Native gardens - in Britain? - Hm... Maybe.


While controversy rages in my home island regarding the recent elections, I was reading an article in the gardening section of the Guardian newspaper online - The Friday Debate: Should we all be going native? -- about native gardening in Britain! I left a long comment, and there were only 9 commenters before me so it may not be such a popular debate in the U.K. - or not when there appears to be a hung parliament, a strange occurrence indeed.

I googled a bit but couldn't find much of a native plant movement in the U.K. like we have here, a couple nurseries only and no societies.

When I google "British native plant society" I get links to the California nps! "British native plants" leads to our own Jeffrey Caldwell. Of course I didn't log on to the UK Google site.

There is one marvellous resource, the Postcode Plants Database - by the British museum, somewhat like our own calflora. There I found the lovely image of Papaver rhoeas at the head this post, which to any Brit of my vintage brings back childhood memories of "Poppy Day," which commemorates the dead of World War I (a war that may have other names in other places).

Data segment:
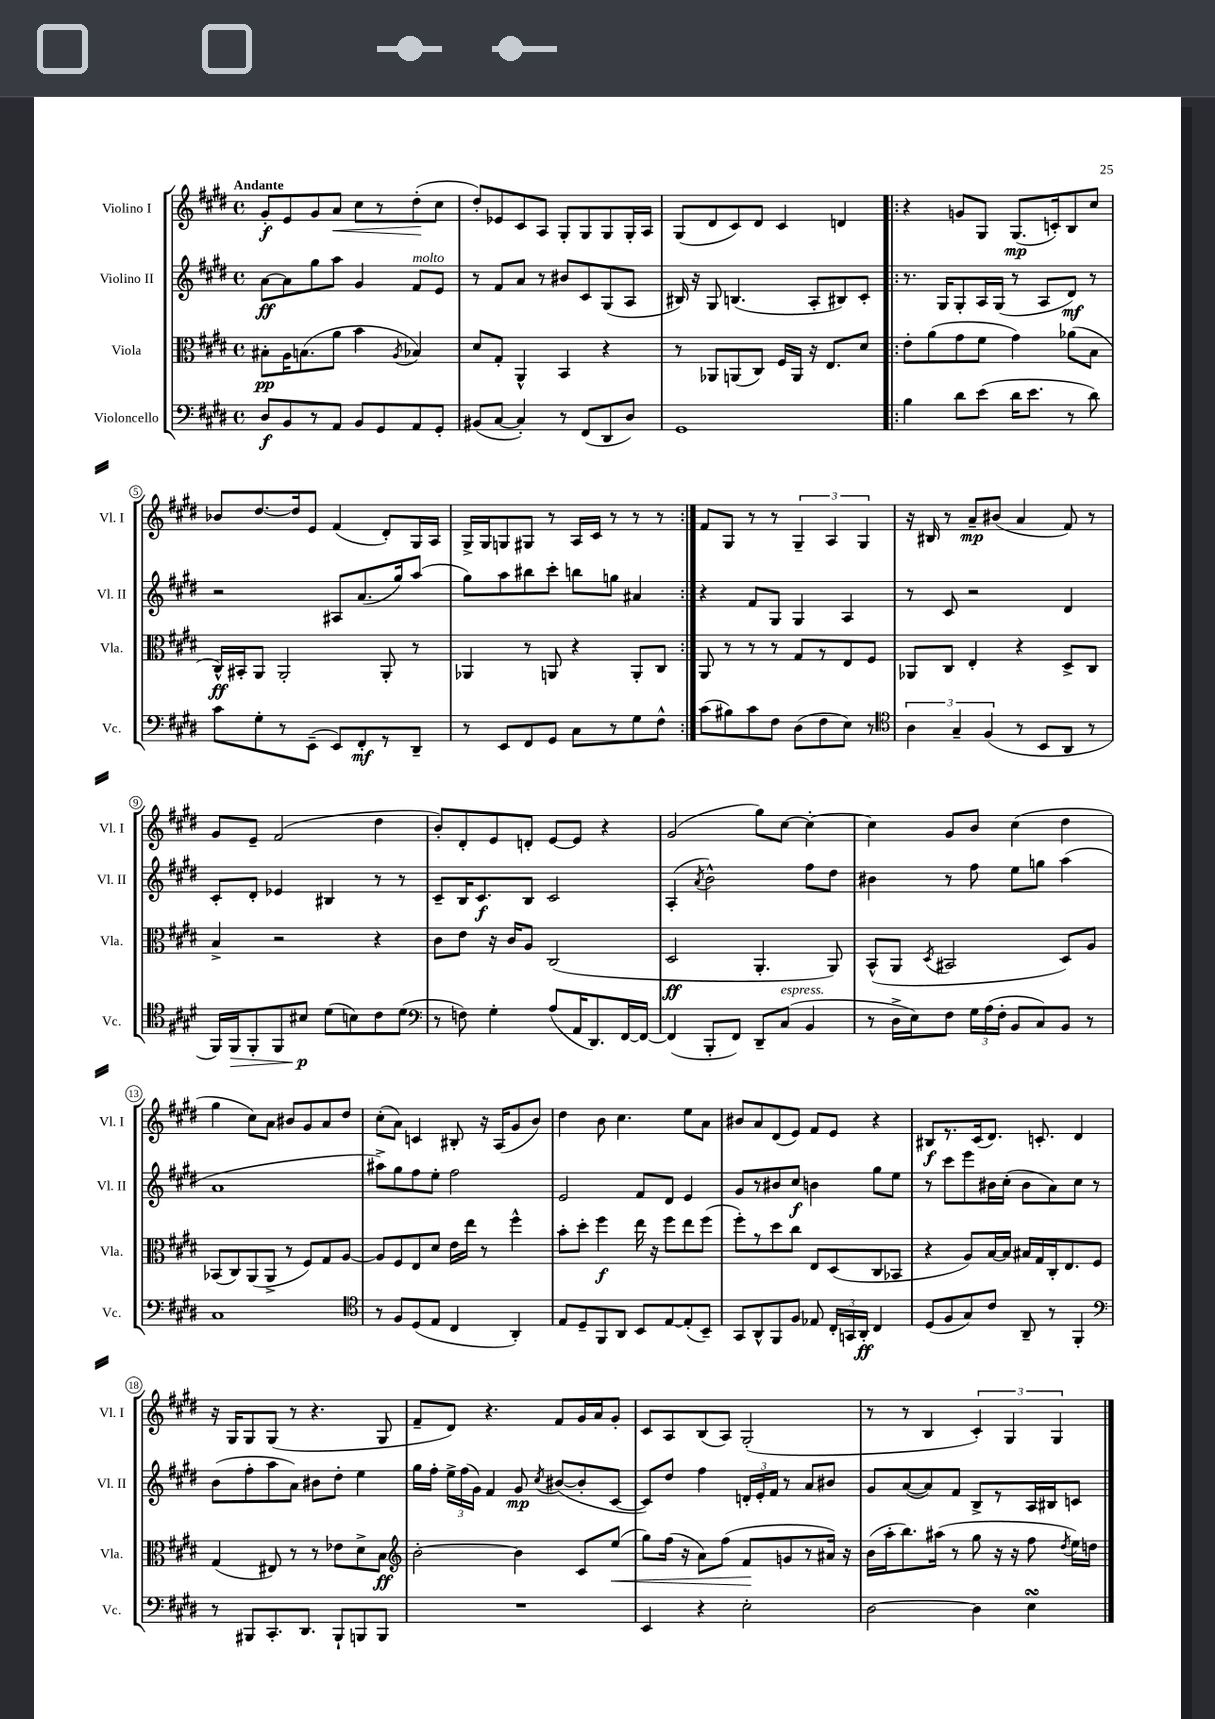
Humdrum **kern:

Brief A: Reproduce verbatim the span of the native-gardening post from "Native gardens - in" to "UK Google site.".
Brief B:
Answer these questions using the native-gardening post:
(i) How many commenters had posted on the Guardian article before the writer did?
(ii) Which resource by the British museum does the writer describe, and which resource is it likened to?
(iii) What does "Poppy Day" commemorate, according to the post?

Full solution A:
Native gardens - in Britain? - Hm... Maybe.


While controversy rages in my home island regarding the recent elections, I was reading an article in the gardening section of the Guardian newspaper online - The Friday Debate: Should we all be going native? -- about native gardening in Britain! I left a long comment, and there were only 9 commenters before me so it may not be such a popular debate in the U.K. - or not when there appears to be a hung parliament, a strange occurrence indeed.

I googled a bit but couldn't find much of a native plant movement in the U.K. like we have here, a couple nurseries only and no societies.

When I google "British native plant society" I get links to the California nps! "British native plants" leads to our own Jeffrey Caldwell. Of course I didn't log on to the UK Google site.

Full solution B:
(i) 9
(ii) The Postcode Plants Database, likened to calflora
(iii) The dead of World War I